### Zu erledigende Aufgaben
a – Beantworte anhand der OGH-Entscheidung die folgenden Fragen:
(i) Welches Gericht entschied als Berufungsgericht?
(ii) Wie hoch war der Streitwert?
(iii) An welches Gericht wird die Rechtssache zurückverwiesen?
b – Aktualisiere in der OGH-Entscheidung den Abschnitt, der mit den Worten „Der Oberste Gerichtshof“ anfängt und mit „wird Folge gegeben.“ schließt, und setze dabei „Beschluss“ an die Stelle von „Beschluß“.
c – Übertrage diesen Satz aus der OGH-Entscheidung ins Englische: „Die Urteile der Vorinstanzen werden aufgehoben.“

### Dokument
◆ ◆ ◆

OGH vom 23.05.1991, 8Ob621/90

Kopf

Der Oberste Gerichtshof hat als Revisionsgericht durch den Senatspräsidenten des Obersten Gerichtshofes Hon.-Prof.Dr.Griehsler als Vorsitzenden und durch die Hofräte des Obersten Gerichtshofes Dr.Huber, Dr.Graf, Dr.Jelinek und Dr.Schinko als Richter in der Rechtssache der klagenden Partei Lia S*****, vertreten durch Dr.Ernst und Günther Hagen, Rechtsanwälte in Dornbirn, wider die beklagte Partei Karl S*****, vertreten durch Dr.Georg Mandl, Rechtsanwalt in Feldkirch, wegen Unterhaltserhöhung (Streitwert S 90.000), infolge Revision der beklagten Partei gegen das Urteil des Landesgerichtes Feldkirch als Berufungsgerichtes vom , GZ 1a R 180/90-33, womit infolge Berufung der beklagten Partei das Urteil des Bezirksgerichtes Feldkirch vom , GZ 2 C 74/88m-24, teilweise bestätigt und teilweise abgeändert wurde, in nichtöffentlicher Sitzung den Beschluß

gefaßt:

Spruch

Der Revision wird Folge gegeben.

Die Urteile der Vorinstanzen werden aufgehoben.

Die Rechtssache wird zur Verfahrensergänzung und neuerlichen

Entscheidung an das Erstgericht zurückverwiesen.

◆ ◆ ◆

### Datenauszug
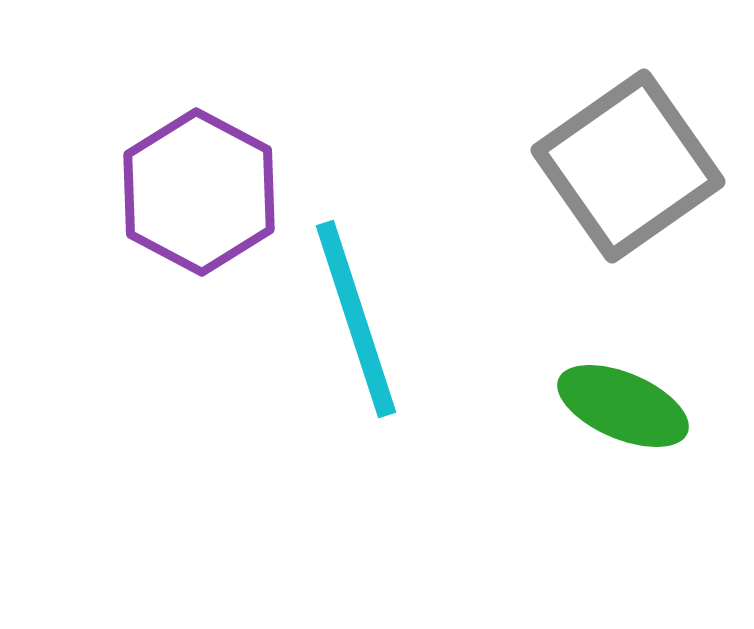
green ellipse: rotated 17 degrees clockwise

◆ ◆ ◆

### Schriftliche Antworten
a –
(i) Das Landesgericht Feldkirch.
(ii) S 90.000.
(iii) An das Erstgericht.

b –
Der Oberste Gerichtshof hat als Revisionsgericht durch den Senatspräsidenten des Obersten Gerichtshofes Hon.-Prof.Dr.Griehsler als Vorsitzenden und durch die Hofräte des Obersten Gerichtshofes Dr.Huber, Dr.Graf, Dr.Jelinek und Dr.Schinko als Richter in der Rechtssache der klagenden Partei Lia S*****, vertreten durch Dr.Ernst und Günther Hagen, Rechtsanwälte in Dornbirn, wider die beklagte Partei Karl S*****, vertreten durch Dr.Georg Mandl, Rechtsanwalt in Feldkirch, wegen Unterhaltserhöhung (Streitwert S 90.000), infolge Revision der beklagten Partei gegen das Urteil des Landesgerichtes Feldkirch als Berufungsgerichtes vom , GZ 1a R 180/90-33, womit infolge Berufung der beklagten Partei das Urteil des Bezirksgerichtes Feldkirch vom , GZ 2 C 74/88m-24, teilweise bestätigt und teilweise abgeändert wurde, in nichtöffentlicher Sitzung den Beschluss

gefaßt:

Spruch

Der Revision wird Folge gegeben.

c – The judgments of the lower courts are set aside.